400 mg TiO2 powder was added into the mixed solution containing 2.1 mg TAA, 18 mg urea, and 1.8 mg MoO3 and stirred for 2 h. Then, the solution was sealed in an autoclave and heated at 200 °C for 12 h. After that, the solution was cooled down to room temperature, and the solid product was collected and washed with deionized water several times. The obtained samples were named as 1T-MoS2@TNTs (the content of 1T-MoS2 is 0.5 wt %). Other samples with different MoS2 contents were similarly synthesized by changing the concentrations of MoO3 precursors (Supporting Information).

Characterization

XRD was conducted at a scan rate of 10°/min on a Bruker D2 PHASER with Cu Kα-radiation. XPS was obtained on the Axis Supra XPS instrument using Al Kα as the source. SEM was conducted on a FE-SEM S-4800 (Hitachi). TEM was carried out on the FEI F200S equipment at an accelerating voltage of 200 kV.

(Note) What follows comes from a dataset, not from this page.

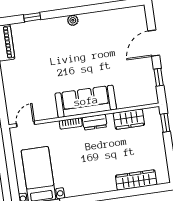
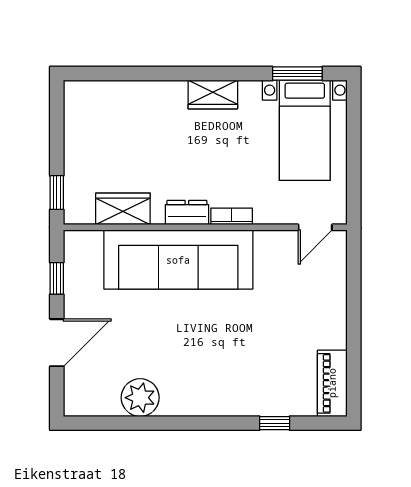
plant: (73, 20) -> (140, 398), moved, width x1.87, depth x1.87
sofa: (86, 101) -> (178, 260), width x1.36, depth x1.27
wardrobe: (136, 180) -> (213, 94), moved, width x0.67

Photoelectrochemical Measurements

Electrochemical testing was carried out on the CHI 660E electrochemical workstation. 15.0 mg prepared MoS2, TNTs, and 1T-MoS2@TNTs were separately dissolved in 3 mL of polyvinylidene fluoride solution and coated on the fluorine-doped tin oxide conducting glass by spin coating to form an electrode, respectively. A 300 W xenon lamp was used as the light source for photocurrent testing.

Photocatalytic Performance

The photocatalytic performance was studied by degrading the TC-HCl solution under visible light as the model reaction. A 300 W xenon lamp worked as the light source in the wavelength range of 420–780 nm, and the distance between the lamp and liquid level was set as 15 cm. 1.0 mg of the photocatalyst was dispersed in 100.0 mL of 20.0 mg/L TC-HCl solution. The reaction solution was stirred magnetically at a speed of 200 rpm in the dark for 1 h to achieve adsorption–desorption equilibrium. The concentration of TC-HCl was investigated at its maximum adsorption of 356 nm on the UV 2600 spectrophotometer. The pH values of the solution before and after the reaction are 4.23 and 4.28, respectively, and not much difference is observed.